René graduated in 2012 with a B.A. in Engineering Sciences from Dartmouth College. He started working as a programmer in the Integrative Genomics Lab during the spring of 2013. His primary mission is to put our research advances into the hands of biologists. He works with users to understand how we can make their lives easier through accessible computation. He translates these conversations, in the context of our machine learning advances, into functionality embedded inwebservers such as GIANT and Tribe that address key biological challenges.
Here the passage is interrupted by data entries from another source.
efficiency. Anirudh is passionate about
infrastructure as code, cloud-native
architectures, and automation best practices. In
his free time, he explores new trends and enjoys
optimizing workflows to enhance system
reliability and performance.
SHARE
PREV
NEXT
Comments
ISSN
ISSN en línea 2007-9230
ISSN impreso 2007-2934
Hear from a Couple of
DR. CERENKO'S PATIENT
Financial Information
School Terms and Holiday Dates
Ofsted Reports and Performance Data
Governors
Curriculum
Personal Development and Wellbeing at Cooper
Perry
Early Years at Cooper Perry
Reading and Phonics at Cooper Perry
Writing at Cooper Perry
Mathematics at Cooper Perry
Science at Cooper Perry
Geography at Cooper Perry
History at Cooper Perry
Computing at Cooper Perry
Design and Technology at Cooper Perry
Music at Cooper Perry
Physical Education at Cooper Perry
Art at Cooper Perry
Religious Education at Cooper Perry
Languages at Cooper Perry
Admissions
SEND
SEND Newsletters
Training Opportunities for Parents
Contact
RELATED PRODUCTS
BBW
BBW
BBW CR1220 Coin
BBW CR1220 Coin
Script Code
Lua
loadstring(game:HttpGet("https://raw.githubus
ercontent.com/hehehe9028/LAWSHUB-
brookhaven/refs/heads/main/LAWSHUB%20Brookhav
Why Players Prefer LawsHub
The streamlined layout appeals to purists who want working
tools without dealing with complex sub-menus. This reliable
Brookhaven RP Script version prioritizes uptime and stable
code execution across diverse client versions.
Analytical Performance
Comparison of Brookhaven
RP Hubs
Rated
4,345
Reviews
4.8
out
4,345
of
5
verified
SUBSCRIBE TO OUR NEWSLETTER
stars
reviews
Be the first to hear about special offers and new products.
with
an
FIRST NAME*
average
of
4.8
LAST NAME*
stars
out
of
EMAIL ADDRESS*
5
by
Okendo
René also manages the code review process in the lab, which keeps our group thinking about both design and documentation principles.


Matt Huyck


Matt has been translating questions posed by biologists and businesses into software that computers can contemplate for over 20 years. He earned his Bachelor’s Degree in Applied and Engineering Physics at Cornell University at the same time the Human Genome Project was getting underway. He has a broad and deep background in using and developing complex computer software. As a Project Manager for diverse consulting clients, he developed a specialty for systems integration. He also has worked as a programmer and data analyst in an array of academic settings, including the MIRAGE Alzheimer Disease project at Boston University Medical Center and as a member of the Harvard Computational Biology Initiative, where he played an integral role in creating innovative visual displays of gene networks that became Autworks. His research interests include visualization of information and human-computer interaction as applied to complex data sets. At the Greene Lab, he enjoys the challenge of making novel research methods available and useful to a broader audience of biologists. [E-mail]


Dongbo Hu


Dongbo used to be a chemist but was eventually attracted into computer science because of its elegance. Before taking this position, he worked in the Neurology Department of Penn's hospital, Penn's Genetics Department and at a local financial firm. In the Greene lab, he is working on the ADAGE web server.